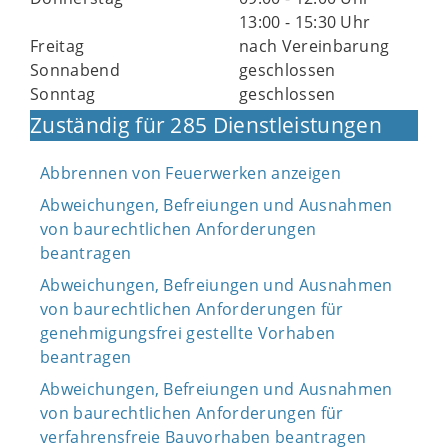
13:00 - 15:30 Uhr
Freitag
nach Vereinbarung
Sonnabend
geschlossen
Sonntag
geschlossen
Zuständig für 285 Dienstleistungen
Abbrennen von Feuerwerken anzeigen
Abweichungen, Befreiungen und Ausnahmen
von baurechtlichen Anforderungen
beantragen
Abweichungen, Befreiungen und Ausnahmen
von baurechtlichen Anforderungen für
genehmigungsfrei gestellte Vorhaben
beantragen
Abweichungen, Befreiungen und Ausnahmen
von baurechtlichen Anforderungen für
verfahrensfreie Bauvorhaben beantragen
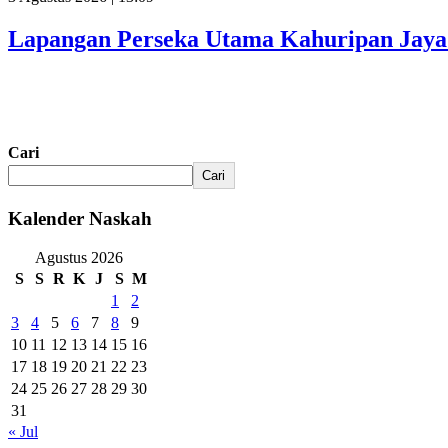
Lapangan Perseka Utama Kahuripan Jaya 
Cari
Cari
Kalender Naskah
Agustus 2026
S
S
R
K
J
S
M
1
2
3
4
5
6
7
8
9
10
11
12
13
14
15
16
17
18
19
20
21
22
23
24
25
26
27
28
29
30
31
« Jul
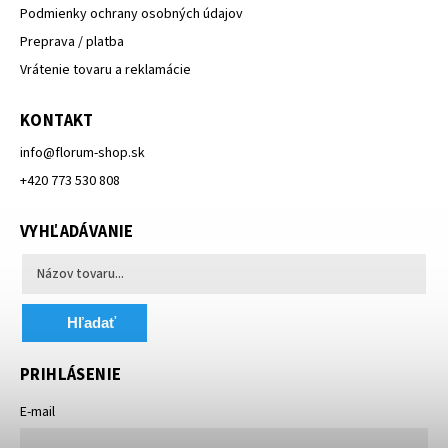
Podmienky ochrany osobných údajov
Preprava / platba
Vrátenie tovaru a reklamácie
KONTAKT
info
@
florum-shop.sk
+420 773 530 808
VYHĽADÁVANIE
Hľadať
PRIHLÁSENIE
E-mail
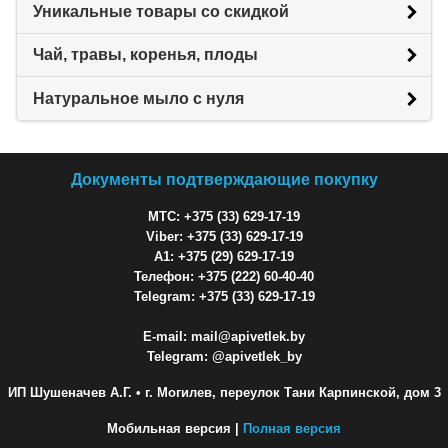
Уникальные товары со скидкой
Чай, травы, коренья, плоды
Натуральное мыло с нуля
Документы подтверждающие покупку
МТС: +375 (33) 629-17-19
Viber: +375 (33) 629-17-19
A1: +375 (29) 629-17-19
Телефон: +375 (222) 60-40-40
Telegram: +375 (33) 629-17-19
E-mail: mail@apivetlek.by
Telegram: @apivetlek_by
ИП Шушеначев А.Г.
• г. Могилев, переулок Тани Карпинской, дом 3
Мобильная версия |
Полная версия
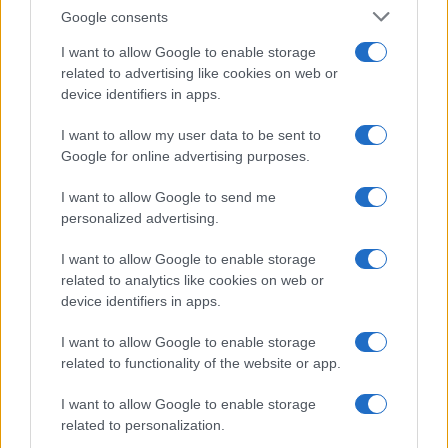
Ami a migrációs politikát illeti, kifejtette:
Google consents
senki sem vitatja a háború és üldöztetés elől
I want to allow Google to enable storage
menekülők jogait, de ne az emberkereskedők
related to advertising like cookies on web or
válasszák, ki léphet be Olaszországba.
device identifiers in apps.
I want to allow my user data to be sent to
Google for online advertising purposes.
„Olaszországba nem lehet
törvénytelenül belépni, véget kell
I want to allow Google to send me
personalized advertising.
vetni az illegális utaknak,
megtörve ezzel a földközi-
I want to allow Google to enable storage
related to analytics like cookies on web or
tengeri emberkereskedelmet”
device identifiers in apps.
I want to allow Google to enable storage
– jelentette ki.
related to functionality of the website or app.
I want to allow Google to enable storage
Megoldásként a hazájukat, kultúrájukat
related to personalization.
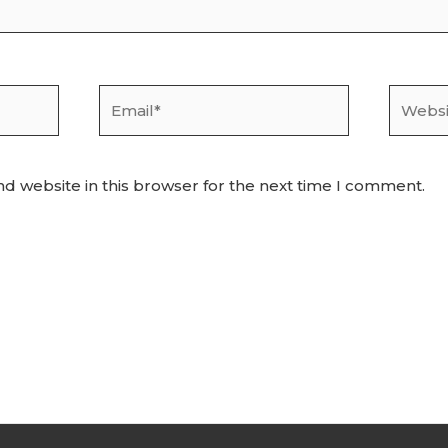
Email*
Websit
d website in this browser for the next time I comment.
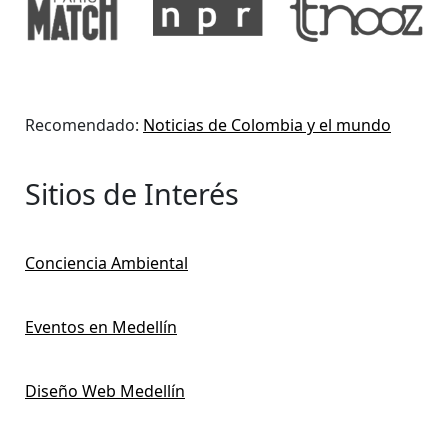
Recomendado:
Noticias de Colombia y el mundo
Sitios de Interés
Conciencia Ambiental
Eventos en Medellín
Diseño Web Medellín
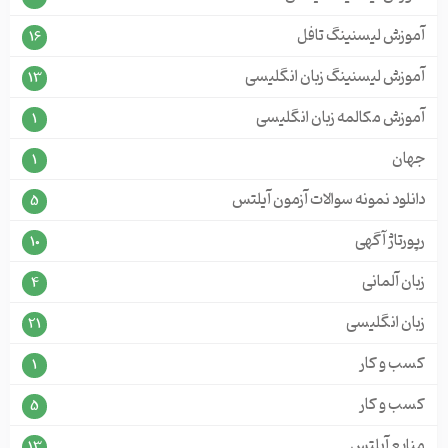
آموزش لیسنینگ تافل
16
آموزش لیسنینگ زبان انگلیسی
13
آموزش مکالمه زبان انگلیسی
1
جهان
1
دانلود نمونه سوالات آزمون آیلتس
5
رپورتاژ آگهی
10
زبان آلمانی
4
زبان انگلیسی
21
کسب و کار
1
کسب و کار
5
منابع آیلتس
13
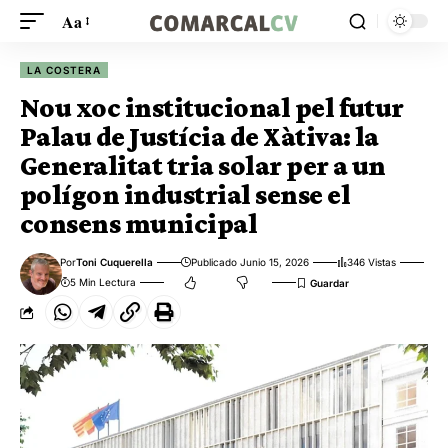
Aa
LA COSTERA
Nou xoc institucional pel futur
Palau de Justícia de Xàtiva: la
Generalitat tria solar per a un
polígon industrial sense el
consens municipal
Por
Toni Cuquerella
Publicado Junio 15, 2026
346 Vistas
5 Min Lectura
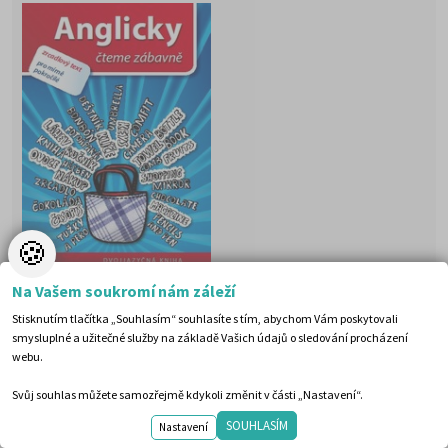
🍪
Anglicky čteme zábavně
Na Vašem soukromí nám záleží
Autor:
Gato Martin, Knotková Hana
Stisknutím tlačítka „Souhlasím“ souhlasíte s tím, abychom Vám poskytovali
Rozsah:
160 stran
smysluplné a užitečné služby na základě Vašich údajů o sledování procházení
Hodnocení serveru:
* * * *
*
webu.
"Anglicky
čteme zábavně"
Svůj souhlas můžete samozřejmě kdykoli změnit v části „Nastavení“.
je dvojjazyčný text pro mírně a středně pokročilé studenty angl
Levá strana je psána anglicky, pravá strana česky, takže si hned
SOUHLASÍM
Nastavení
můžete ověřit, jestli překládáte správně, nebo si v překládání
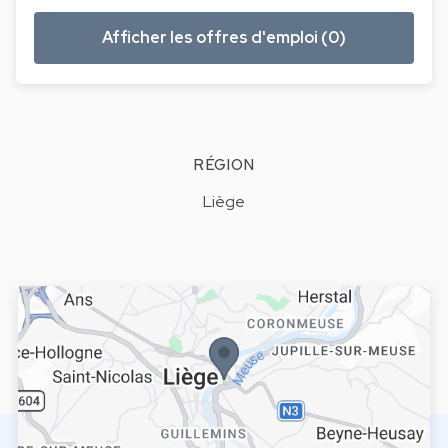
Afficher les offres d'emploi (0)
RÉGION
Liège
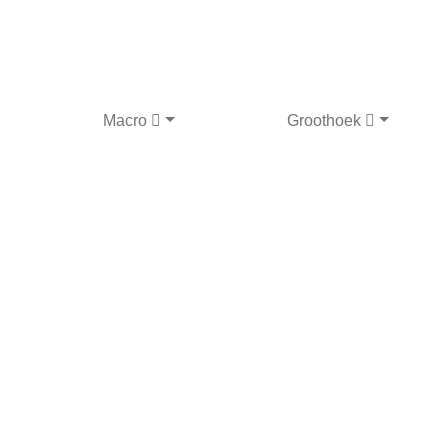
Macro
Groothoek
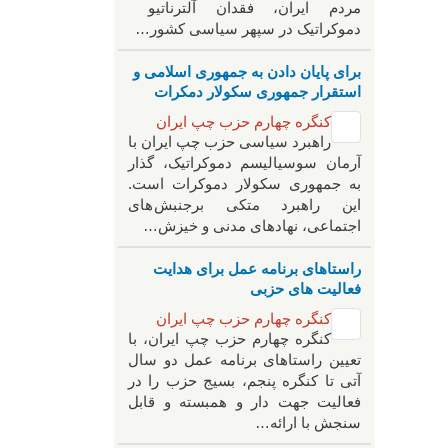
مردم ایران، فقدان آلترناتیو
دموکراتیک در سپهر سیاسی کشور…
برای پایان دادن به جمهوری اسلامی و
استقرار جمهوری سکولار دمکرات
کنگره چهارم حزب چپ ایران
راهبرد سياسی حزب چپ ایران با
آرمان سوسیالیسم دموکراتیک، گذار
به جمهوری سکولار دموکرات است.
این راهبرد متکی برجنبش های
اجتماعی، نهادهای مدنی و خیزش‌…
راستاهای برنامه عمل برای هدایت
فعالیت های حزبی
کنگره چهارم حزب چپ ایران
کنگره چهارم حزب چپ ایران، با
تعیین راستاهای برنامه عمل دو سال
آتی تا کنگره پنجم، بسیج حزب را در
فعالیت جهت دار و همبسته و قابل
سنجش با ارائه…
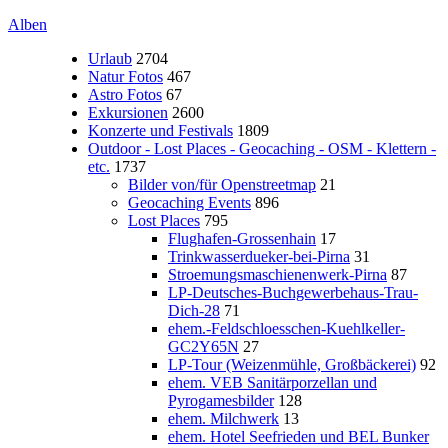
Alben
Urlaub
2704
Natur Fotos
467
Astro Fotos
67
Exkursionen
2600
Konzerte und Festivals
1809
Outdoor - Lost Places - Geocaching - OSM - Klettern -
etc.
1737
Bilder von/für Openstreetmap
21
Geocaching Events
896
Lost Places
795
Flughafen-Grossenhain
17
Trinkwasserdueker-bei-Pirna
31
Stroemungsmaschienenwerk-Pirna
87
LP-Deutsches-Buchgewerbehaus-Trau-
Dich-28
71
ehem.-Feldschloesschen-Kuehlkeller-
GC2Y65N
27
LP-Tour (Weizenmühle, Großbäckerei)
92
ehem. VEB Sanitärporzellan und
Pyrogamesbilder
128
ehem. Milchwerk
13
ehem. Hotel Seefrieden und BEL Bunker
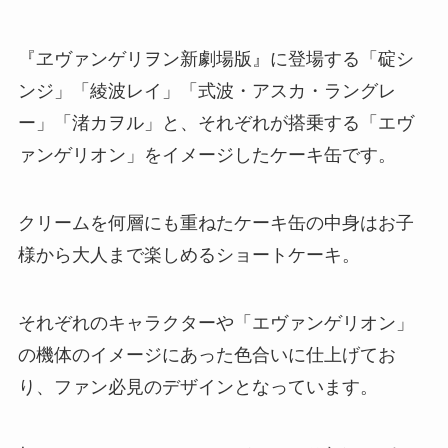
『ヱヴァンゲリヲン新劇場版』に登場する「碇シ
ンジ」「綾波レイ」「式波・アスカ・ラングレ
ー」「渚カヲル」と、それぞれが搭乗する「エヴ
ァンゲリオン」をイメージしたケーキ缶です。
クリームを何層にも重ねたケーキ缶の中身はお子
様から大人まで楽しめるショートケーキ。
それぞれのキャラクターや「エヴァンゲリオン」
の機体のイメージにあった色合いに仕上げてお
り、ファン必見のデザインとなっています。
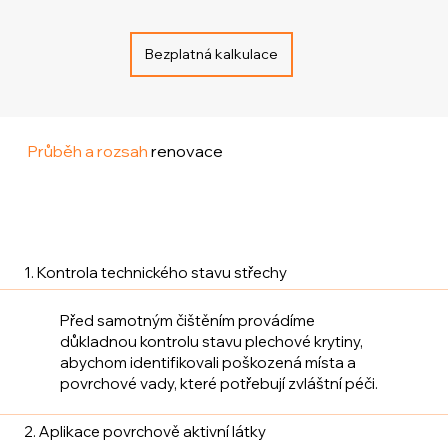
Bezplatná kalkulace
Průběh a rozsah
renovace
1. Kontrola technického stavu střechy
Před samotným čištěním provádíme
důkladnou kontrolu stavu plechové krytiny,
abychom identifikovali poškozená místa a
povrchové vady, které potřebují zvláštní péči.
2. Aplikace povrchově aktivní látky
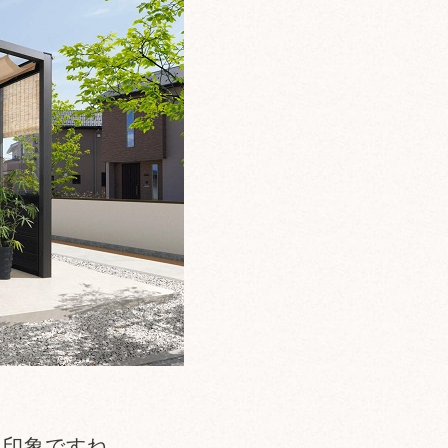
た印象ですね。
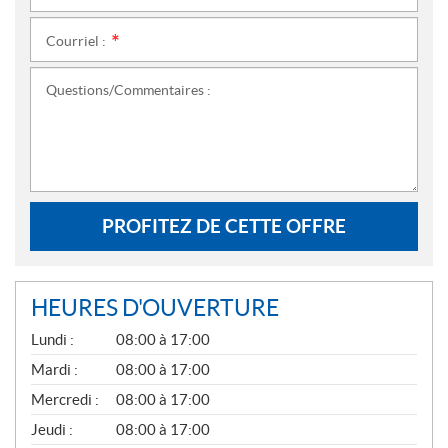
Courriel :
*
Questions/Commentaires :
PROFITEZ DE CETTE OFFRE
HEURES D'OUVERTURE
G
Lundi :
08:00 à 17:00
É
N
Mardi :
08:00 à 17:00
É
Mercredi :
08:00 à 17:00
R
A
Jeudi :
08:00 à 17:00
L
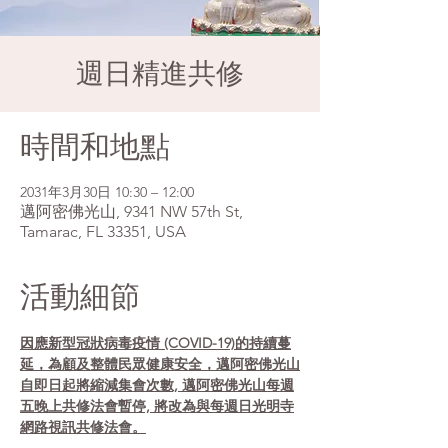
週日精進共修
時間和地點
2031年3月30日 10:30 – 12:00
邁阿密佛光山, 9341 NW 57th St,
Tamarac, FL 33351, USA
活動細節
因應新型冠狀病毒疫情 (COVID-19)的持續蔓
延，為顧及整體民眾健康安全，邁阿密佛光山
自即日起將縮減集會次數, 邁阿密佛光山每週
五晚上共修法會暫停, 將改為與每週日光明寺
網路視訊共修法會。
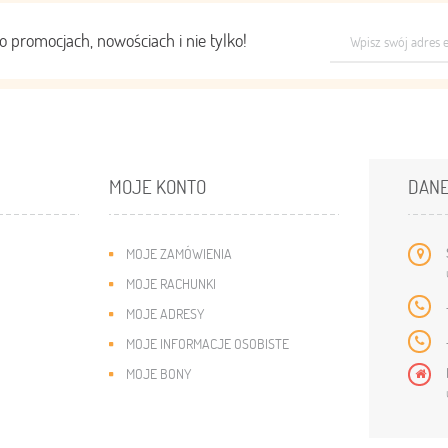
o promocjach, nowościach i nie tylko!
MOJE KONTO
DAN
MOJE ZAMÓWIENIA
MOJE RACHUNKI
MOJE ADRESY
MOJE INFORMACJE OSOBISTE
MOJE BONY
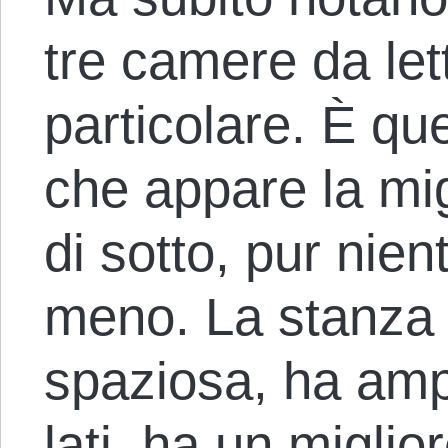
tre camere da let
particolare. È que
che appare la mig
di sotto, pur nien
meno. La stanza d
spaziosa, ha amp
lati, ha un migli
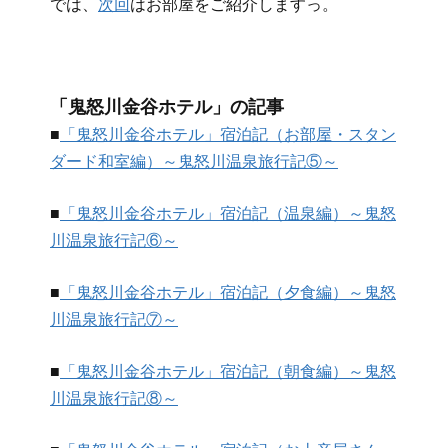
では、
次回
はお部屋をご紹介しますっ。
「鬼怒川金谷ホテル」の記事
■
「鬼怒川金谷ホテル」宿泊記（お部屋・スタン
ダード和室編）～鬼怒川温泉旅行記⑤～
■
「鬼怒川金谷ホテル」宿泊記（温泉編）～鬼怒
川温泉旅行記⑥～
■
「鬼怒川金谷ホテル」宿泊記（夕食編）～鬼怒
川温泉旅行記⑦～
■
「鬼怒川金谷ホテル」宿泊記（朝食編）～鬼怒
川温泉旅行記⑧～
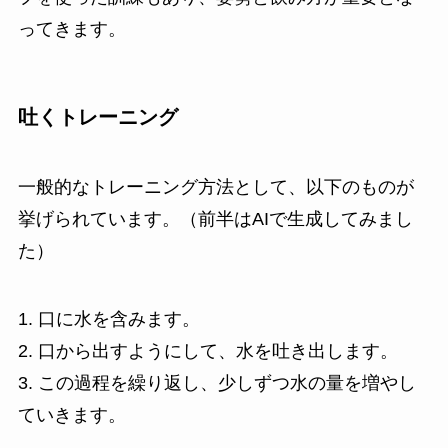
ってきます。
吐くトレーニング
一般的なトレーニング方法として、以下のものが
挙げられています。（前半はAIで生成してみまし
た）
1. 口に水を含みます。
2. 口から出すようにして、水を吐き出します。
3. この過程を繰り返し、少しずつ水の量を増やし
ていきます。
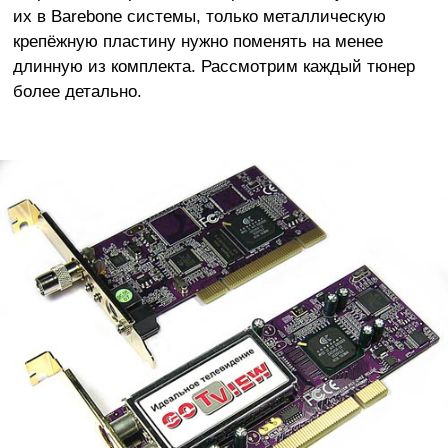
их в Barebone системы, только металлическую
крепёжную пластину нужно поменять на менее
длинную из комплекта. Рассмотрим каждый тюнер
более детально.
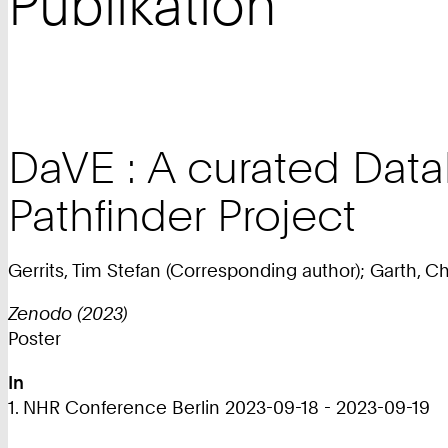
Publikation
DaVE : A curated Data
Pathfinder Project
Gerrits, Tim Stefan (Corresponding author); Garth, C
Zenodo (2023)
Poster
In
1. NHR Conference Berlin 2023-09-18 - 2023-09-19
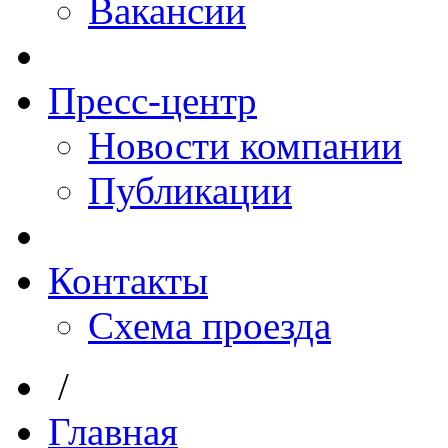
Вакансии
Пресс-центр
Новости компании
Публикации
Контакты
Схема проезда
/
Главная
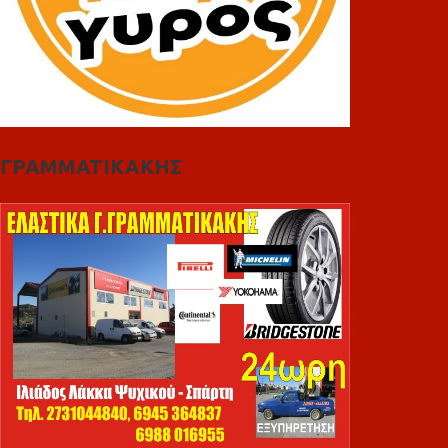
ΓΡΑΜΜΑΤΙΚΑΚΗΣ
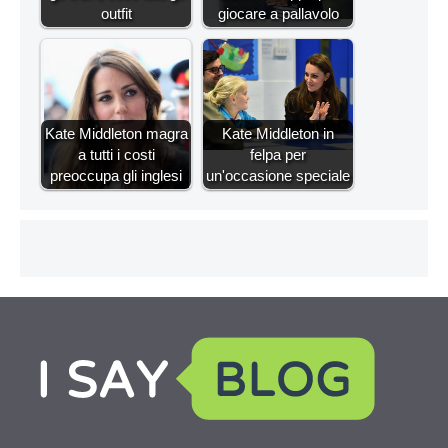
outfit
giocare a pallavolo
Kate Middleton magra
Kate Middleton in
a tutti i costi
felpa per
preoccupa gli inglesi
un'occasione speciale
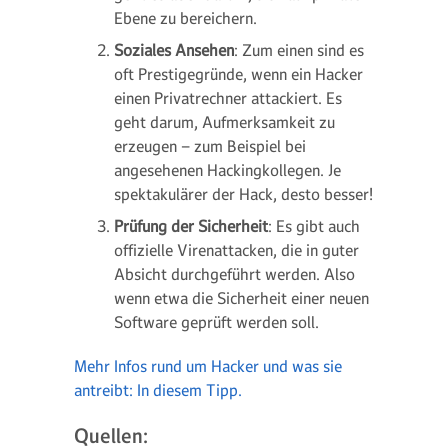
Ebene zu bereichern.
Soziales Ansehen
: Zum einen sind es
oft Prestigegründe, wenn ein Hacker
einen Privatrechner attackiert. Es
geht darum, Aufmerksamkeit zu
erzeugen – zum Beispiel bei
angesehenen Hackingkollegen. Je
spektakulärer der Hack, desto besser!
Prüfung der Sicherheit
: Es gibt auch
offizielle Virenattacken, die in guter
Absicht durchgeführt werden. Also
wenn etwa die Sicherheit einer neuen
Software geprüft werden soll.
Mehr Infos rund um Hacker und was sie
antreibt: In diesem Tipp.
Quellen:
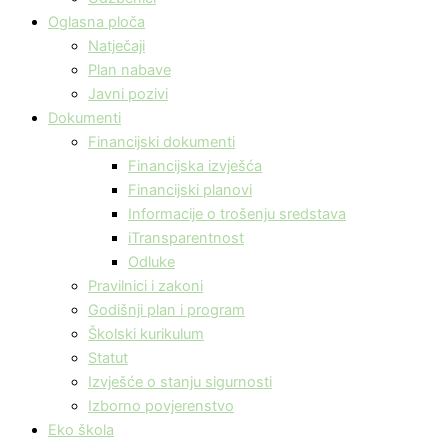
Oglasna ploča
Natječaji
Plan nabave
Javni pozivi
Dokumenti
Financijski dokumenti
Financijska izvješća
Financijski planovi
Informacije o trošenju sredstava
iTransparentnost
Odluke
Pravilnici i zakoni
Godišnji plan i program
Školski kurikulum
Statut
Izvješće o stanju sigurnosti
Izborno povjerenstvo
Eko škola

Exercise aim
Turn the lines of the records, from the line with "tre camere da let" up to and including the line with "un'occasione speciale", into a numbered list with no blank lines. Leave the pictures out.

Solution to this problem
1. tre camere da let
2. particolare. È que
3. che appare la mig
4. di sotto, pur nien
5. meno. La stanza d
6. spaziosa, ha amp
7. lati, ha un migli
8. では、
9. 次回
10. はお部屋をご紹介しますっ。
11. 「鬼怒川金谷ホテル」の記事
12. ■
13. 「鬼怒川金谷ホテル」宿泊記（お部屋・スタン
14. ダード和室編）～鬼怒川温泉旅行記⑤～
15. ■
16. 「鬼怒川金谷ホテル」宿泊記（温泉編）～鬼怒
17. 川温泉旅行記⑥～
18. ■
19. 「鬼怒川金谷ホテル」宿泊記（夕食編）～鬼怒
20. 川温泉旅行記⑦～
21. ■
22. 「鬼怒川金谷ホテル」宿泊記（朝食編）～鬼怒
23. 川温泉旅行記⑧～
24. ってきます。
25. 吐くトレーニング
26. 一般的なトレーニング方法として、以下のものが
27. 挙げられています。（前半はAIで生成してみまし
28. た）
29. 1. 口に水を含みます。
30. 2. 口から出すようにして、水を吐き出します。
31. 3. この過程を繰り返し、少しずつ水の量を増やし
32. ていきます。
33. их в Barebone системы, только металлическую
34. крепёжную пластину нужно поменять на менее
35. длинную из комплекта. Рассмотрим каждый тюнер
36. более детально.
37. Publikation
38. DaVE : A curated Data
39. Pathfinder Project
40. Gerrits, Tim Stefan (Corresponding author); Garth, C
41. Zenodo (2023)
42. Poster
43. In
44. 1. NHR Conference Berlin 2023-09-18 - 2023-09-19
45. Вакансии
46. Пресс-центр
47. Новости компании
48. Публикации
49. Контакты
50. Схема проезда
51. /
52. Главная
53. ΓΡΑΜΜΑΤΙΚΑΚΗΣ
54. outfit
55. giocare a pallavolo
56. Kate Middleton magra
57. Kate Middleton in
58. a tutti i costi
59. felpa per
60. preoccupa gli inglesi
61. un'occasione speciale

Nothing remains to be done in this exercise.